- Opening Delimiter -

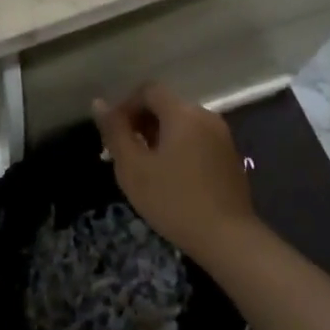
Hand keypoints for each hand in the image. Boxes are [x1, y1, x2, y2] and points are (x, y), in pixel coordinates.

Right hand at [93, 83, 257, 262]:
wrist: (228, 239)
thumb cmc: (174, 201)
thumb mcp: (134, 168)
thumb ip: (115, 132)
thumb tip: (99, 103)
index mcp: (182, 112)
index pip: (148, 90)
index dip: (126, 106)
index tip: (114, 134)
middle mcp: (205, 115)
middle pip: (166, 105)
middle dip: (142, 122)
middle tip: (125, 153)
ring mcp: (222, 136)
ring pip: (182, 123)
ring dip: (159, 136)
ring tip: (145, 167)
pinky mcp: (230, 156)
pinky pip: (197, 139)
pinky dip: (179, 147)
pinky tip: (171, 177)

- Closing Delimiter -

■ THE TASK
Return an exact copy of only the lines from the one with "ring dip: (159, 136)" through the end of the listing above, both included.

■ WRITTEN RESPONSE
ring dip: (159, 136)
ring tip: (145, 167)
pinky mcp: (230, 156)
pinky pip: (197, 139)
pinky dip: (179, 147)
pinky tip: (171, 177)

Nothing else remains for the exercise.